The standard buffer for dialysate includes bicarbonate, which has several important advantages. Bicarbonate induces far less hypotension than lactate, which is a buffer that had been used in the past. Moreover, there is evidence that buffering acid is beneficial for reducing bone loss.
Access for hemodialysis is established with either a dialysis catheter, which is most often used for temporary use and placed in a large vein (either the internal jugular or femoral vein); an arteriovenous shunt, such as an arteriovenous fistula; or an arteriovenous graft made of synthetic material such as polytetrafluoroethylene. Arteriovenous fistulas are preferred for long-term use in patients receiving hemodialysis (Fig. 13-7). These accesses can provide adequate blood flow with rates between 300 and 500 ml/min, and they also are less prone to complications such as infection and clotting.

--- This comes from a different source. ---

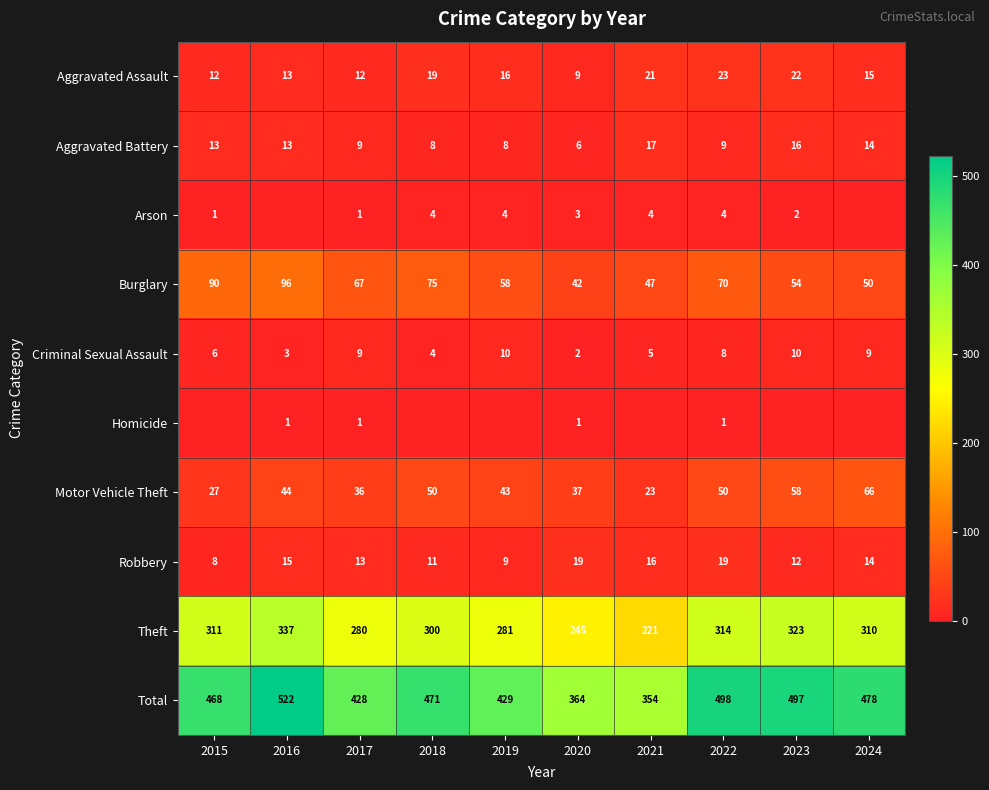

Which category has the lowest value in the Theft series?

2021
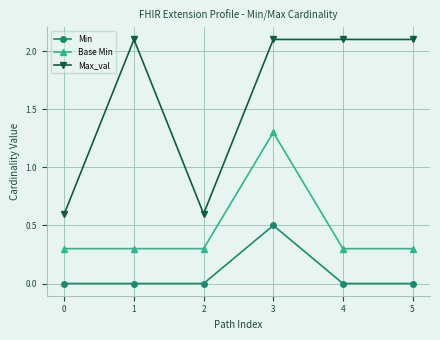

What is the sum of all Base Min values?

2.8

The adequacy of hemodialysis for chronic dialysis patients is assessed on a monthly basis. Clinically, the patient is asked about signs and symptoms of uremia, including appetite, nausea, and neurologic symptoms such as restless legs. For solute clearance, the urea reduction ratio (URR) is one measure that can be used to estimate whether the dialysis treatments are effective. By assessing the difference between blood urea nitrogen levels before and after a dialysis session, the URR value can be calculated. An optimal URR is >70%. Adequacy can also be determined using the Kt/V formula, where K is clearance, t is the time on dialysis, and V is the volume of distribution of the patient's extracellular space. Recent studies have found that the value for Kt/V for a patient on hemodialysis should be >1.2, but there is little added benefit if this value exceeds 1.55 to 1.6.

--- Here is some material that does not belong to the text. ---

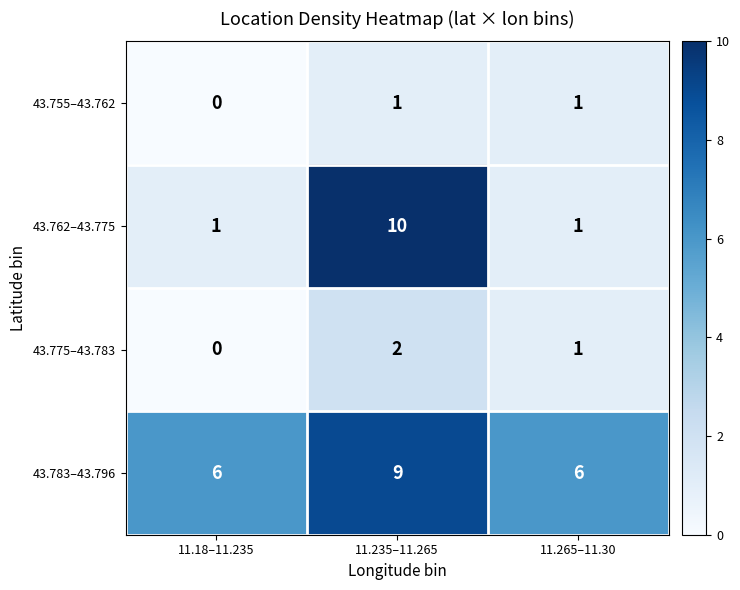

Count the 43.775–43.783 values in the range 0 to 2.

3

Clinical assessment is most important for assessing volume status, although recent advances in technology have led to the inclusion of blood volume monitors as part of the dialysis machinery itself. High blood pressure or edema indicates hypervolemia. Low blood pressure may reflect hypovolemia, the effect of medications (e.g., antihypertensive agents), infection, or even poor cardiovascular function. In each instance, it is important to assess the patient to make sure that the dialysis treatment achieves its goals.